**EXTRACTED ENTRIES**:

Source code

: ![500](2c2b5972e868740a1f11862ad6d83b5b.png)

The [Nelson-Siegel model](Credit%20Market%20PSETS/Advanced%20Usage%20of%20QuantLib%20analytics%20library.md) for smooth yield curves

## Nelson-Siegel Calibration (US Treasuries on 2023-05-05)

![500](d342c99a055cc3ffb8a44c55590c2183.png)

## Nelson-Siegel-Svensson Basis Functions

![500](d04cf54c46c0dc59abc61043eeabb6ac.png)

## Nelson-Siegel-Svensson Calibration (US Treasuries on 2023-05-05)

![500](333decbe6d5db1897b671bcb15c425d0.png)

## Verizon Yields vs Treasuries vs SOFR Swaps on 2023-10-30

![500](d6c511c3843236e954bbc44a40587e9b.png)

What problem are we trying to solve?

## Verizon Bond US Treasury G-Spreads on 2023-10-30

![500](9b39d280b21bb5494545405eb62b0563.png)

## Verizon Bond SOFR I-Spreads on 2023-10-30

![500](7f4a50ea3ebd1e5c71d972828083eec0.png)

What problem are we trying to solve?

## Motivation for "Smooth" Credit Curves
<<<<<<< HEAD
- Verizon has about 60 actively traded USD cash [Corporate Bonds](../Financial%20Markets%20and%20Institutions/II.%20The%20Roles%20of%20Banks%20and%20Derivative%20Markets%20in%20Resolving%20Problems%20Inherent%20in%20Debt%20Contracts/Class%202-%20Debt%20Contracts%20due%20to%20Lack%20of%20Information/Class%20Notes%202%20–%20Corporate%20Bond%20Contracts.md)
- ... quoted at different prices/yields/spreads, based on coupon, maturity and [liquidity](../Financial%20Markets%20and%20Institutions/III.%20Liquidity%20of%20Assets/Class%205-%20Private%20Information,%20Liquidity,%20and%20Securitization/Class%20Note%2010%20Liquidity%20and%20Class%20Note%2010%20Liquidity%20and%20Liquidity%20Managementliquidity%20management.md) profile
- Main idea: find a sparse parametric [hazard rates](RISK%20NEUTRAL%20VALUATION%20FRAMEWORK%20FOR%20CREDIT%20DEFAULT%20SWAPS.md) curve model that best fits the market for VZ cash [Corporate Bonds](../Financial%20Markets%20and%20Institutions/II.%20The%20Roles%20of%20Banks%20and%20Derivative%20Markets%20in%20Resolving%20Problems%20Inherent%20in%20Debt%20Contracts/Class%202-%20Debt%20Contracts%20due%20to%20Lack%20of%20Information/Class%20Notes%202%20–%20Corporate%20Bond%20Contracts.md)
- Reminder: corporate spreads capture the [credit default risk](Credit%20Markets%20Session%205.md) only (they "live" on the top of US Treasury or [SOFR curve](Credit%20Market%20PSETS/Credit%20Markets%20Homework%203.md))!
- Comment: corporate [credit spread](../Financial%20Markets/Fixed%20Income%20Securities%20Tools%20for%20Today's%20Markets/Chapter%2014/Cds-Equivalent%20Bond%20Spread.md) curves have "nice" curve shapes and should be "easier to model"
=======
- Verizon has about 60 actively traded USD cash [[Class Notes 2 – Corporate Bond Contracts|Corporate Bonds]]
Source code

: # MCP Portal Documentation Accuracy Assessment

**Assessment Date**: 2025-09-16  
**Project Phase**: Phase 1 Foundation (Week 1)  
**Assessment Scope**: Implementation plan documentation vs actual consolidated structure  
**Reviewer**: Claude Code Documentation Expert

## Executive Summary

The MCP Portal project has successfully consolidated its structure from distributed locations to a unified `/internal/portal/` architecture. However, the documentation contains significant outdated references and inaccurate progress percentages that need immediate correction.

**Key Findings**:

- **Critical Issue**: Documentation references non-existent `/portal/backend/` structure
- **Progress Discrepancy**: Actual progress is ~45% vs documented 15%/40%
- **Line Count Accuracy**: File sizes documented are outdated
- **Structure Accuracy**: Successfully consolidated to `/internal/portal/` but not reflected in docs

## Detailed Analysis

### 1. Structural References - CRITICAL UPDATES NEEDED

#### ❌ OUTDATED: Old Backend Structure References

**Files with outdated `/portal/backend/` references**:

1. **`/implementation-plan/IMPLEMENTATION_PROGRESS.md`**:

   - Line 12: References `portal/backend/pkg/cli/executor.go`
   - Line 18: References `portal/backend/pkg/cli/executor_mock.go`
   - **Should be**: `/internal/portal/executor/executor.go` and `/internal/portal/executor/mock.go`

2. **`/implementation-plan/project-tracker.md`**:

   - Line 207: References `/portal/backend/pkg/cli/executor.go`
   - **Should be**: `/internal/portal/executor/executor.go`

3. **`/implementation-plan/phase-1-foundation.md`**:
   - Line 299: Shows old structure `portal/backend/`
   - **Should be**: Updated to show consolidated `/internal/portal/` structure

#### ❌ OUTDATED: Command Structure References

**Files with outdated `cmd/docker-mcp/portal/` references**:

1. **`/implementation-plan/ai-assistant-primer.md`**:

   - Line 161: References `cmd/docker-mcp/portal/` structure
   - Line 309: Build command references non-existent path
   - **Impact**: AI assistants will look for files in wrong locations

**YOUR INSTRUCTIONS**: Copy out the lines of the records from the line with "## Motivation for" through the line with "- ... quoted", substituting "Rationale" for "Motivation" and changing nothing else.

**SOLUTION FOR THIS TASK**:
## Rationale for "Smooth" Credit Curves
<<<<<<< HEAD
- Verizon has about 60 actively traded USD cash [Corporate Bonds](../Financial%20Markets%20and%20Institutions/II.%20The%20Roles%20of%20Banks%20and%20Derivative%20Markets%20in%20Resolving%20Problems%20Inherent%20in%20Debt%20Contracts/Class%202-%20Debt%20Contracts%20due%20to%20Lack%20of%20Information/Class%20Notes%202%20–%20Corporate%20Bond%20Contracts.md)
- ... quoted at different prices/yields/spreads, based on coupon, maturity and [liquidity](../Financial%20Markets%20and%20Institutions/III.%20Liquidity%20of%20Assets/Class%205-%20Private%20Information,%20Liquidity,%20and%20Securitization/Class%20Note%2010%20Liquidity%20and%20Class%20Note%2010%20Liquidity%20and%20Liquidity%20Managementliquidity%20management.md) profile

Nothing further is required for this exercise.